Generally, the more an underlying terrain deviates from being flat, uniform and homogeneous, the less that classical theories and models of the atmospheric boundary layer hold. At times this leads to high uncertainties in turbulent flux predictions, and at other times the models completely break down. Hence, to better understand, model and subsequently predict surface turbulent exchanges over non-idealized terrain, an important objective of many recent field campaigns has been to investigate the near-surface turbulence structure. We present observations of momentum fluxes in nocturnal slope flows over steep (35.5 degree), alpine terrain in Val Ferret, Switzerland. Under clear-sky conditions, we observe two distinct flow regimes with mean winds directed down the slope: (1) buoyancy-driven, ‘katabatic flow', for which an elevated velocity maximum (katabatic jet peak) is observed and (2) ‘downslope winds', for which larger-scale forcing prevents formation of a katabatic jet.

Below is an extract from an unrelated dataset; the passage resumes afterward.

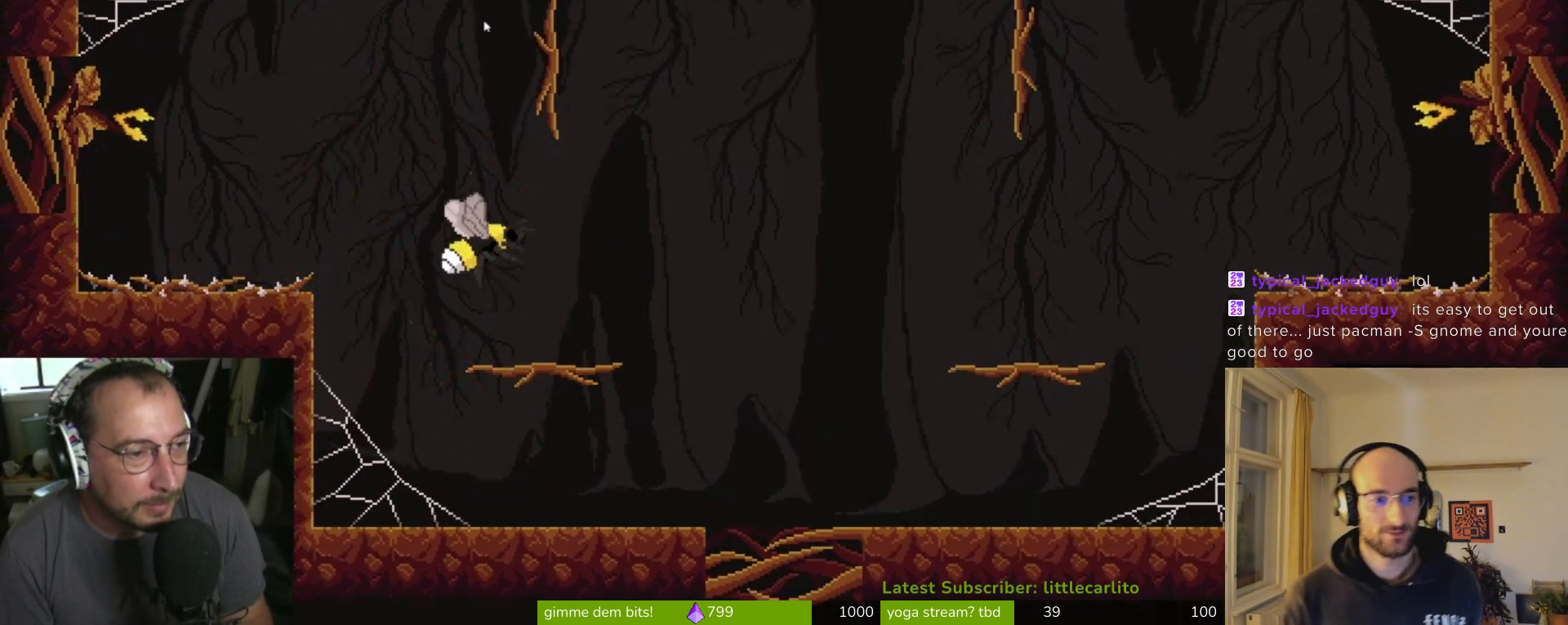
{"buttons": [], "left_stick": "left", "right_stick": "center", "events": [[467, "left_stick", "left"]]}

In downslope wind cases, the velocity profile is quite similar to a logarithmic profile often observed over flat terrain, and the corresponding momentum fluxes roughly resemble a constant-flux surface-layer. In stark contrast, the velocity profiles in the katabatic regime exhibit a jet-like shape. The katabatic jet strongly modulates the corresponding momentum fluxes, which show steep gradients over the shallow katabatic layer and typically change sign near the jet peak as the velocity gradients change sign. However, frequently a counter-gradient momentum flux is observed near the jet peak (and at times at higher levels), suggesting significant non-local turbulent transport within the katabatic jet layer. We compare and contrast this behavior with katabatic flow theories and observational studies over shallow-angle slopes, and use budget and co-spectral analyses to better understand the non-local transport dynamics. In addition, we show that as a consequence of the counter-gradient momentum fluxes, even local stability can be difficult to characterize because a counter-gradient momentum flux represent a sink in the shear term of turbulence kinetic energy budget equation. These results have broad implications for stability-based modeling of katabatic flows.